(TASK MATERIAL begins)

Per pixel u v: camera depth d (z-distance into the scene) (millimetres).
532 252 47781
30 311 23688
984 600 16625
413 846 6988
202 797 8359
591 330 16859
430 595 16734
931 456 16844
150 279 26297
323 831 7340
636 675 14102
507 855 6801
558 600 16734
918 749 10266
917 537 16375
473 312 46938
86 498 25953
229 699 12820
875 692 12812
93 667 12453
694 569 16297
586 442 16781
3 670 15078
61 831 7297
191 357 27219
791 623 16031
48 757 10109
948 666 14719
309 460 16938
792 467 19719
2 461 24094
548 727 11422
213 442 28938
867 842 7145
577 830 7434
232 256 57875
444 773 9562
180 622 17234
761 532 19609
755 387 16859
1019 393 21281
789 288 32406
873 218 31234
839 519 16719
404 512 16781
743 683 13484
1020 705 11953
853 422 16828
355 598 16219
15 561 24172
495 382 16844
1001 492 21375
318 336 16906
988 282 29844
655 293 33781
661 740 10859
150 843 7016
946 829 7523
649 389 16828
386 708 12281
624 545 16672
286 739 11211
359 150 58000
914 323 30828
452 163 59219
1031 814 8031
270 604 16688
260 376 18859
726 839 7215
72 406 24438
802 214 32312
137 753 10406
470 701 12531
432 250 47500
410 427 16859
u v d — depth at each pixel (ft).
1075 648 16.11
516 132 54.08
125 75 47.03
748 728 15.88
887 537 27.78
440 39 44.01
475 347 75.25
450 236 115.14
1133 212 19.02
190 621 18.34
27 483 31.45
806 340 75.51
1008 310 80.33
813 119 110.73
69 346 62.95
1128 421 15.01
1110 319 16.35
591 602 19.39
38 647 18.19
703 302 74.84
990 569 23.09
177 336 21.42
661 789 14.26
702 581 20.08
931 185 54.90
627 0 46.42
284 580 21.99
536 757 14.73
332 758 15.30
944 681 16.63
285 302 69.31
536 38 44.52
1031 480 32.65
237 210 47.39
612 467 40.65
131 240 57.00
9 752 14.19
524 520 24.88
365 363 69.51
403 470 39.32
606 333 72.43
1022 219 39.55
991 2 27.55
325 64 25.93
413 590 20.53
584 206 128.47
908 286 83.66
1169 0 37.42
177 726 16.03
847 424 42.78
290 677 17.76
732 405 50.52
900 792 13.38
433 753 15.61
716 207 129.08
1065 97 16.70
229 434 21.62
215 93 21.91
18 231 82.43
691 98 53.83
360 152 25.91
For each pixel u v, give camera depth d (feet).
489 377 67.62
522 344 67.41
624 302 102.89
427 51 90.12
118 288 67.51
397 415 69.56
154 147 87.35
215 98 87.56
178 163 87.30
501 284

(TASK MATERIAL ends)

- [WORK TO BE COMPLETED]:
Starting with the first line of the data above, copy each line exactly until you reach the line with "232 256 57875"; include that line as well.

- [ANSWER]:
Per pixel u v: camera depth d (z-distance into the scene) (millimetres).
532 252 47781
30 311 23688
984 600 16625
413 846 6988
202 797 8359
591 330 16859
430 595 16734
931 456 16844
150 279 26297
323 831 7340
636 675 14102
507 855 6801
558 600 16734
918 749 10266
917 537 16375
473 312 46938
86 498 25953
229 699 12820
875 692 12812
93 667 12453
694 569 16297
586 442 16781
3 670 15078
61 831 7297
191 357 27219
791 623 16031
48 757 10109
948 666 14719
309 460 16938
792 467 19719
2 461 24094
548 727 11422
213 442 28938
867 842 7145
577 830 7434
232 256 57875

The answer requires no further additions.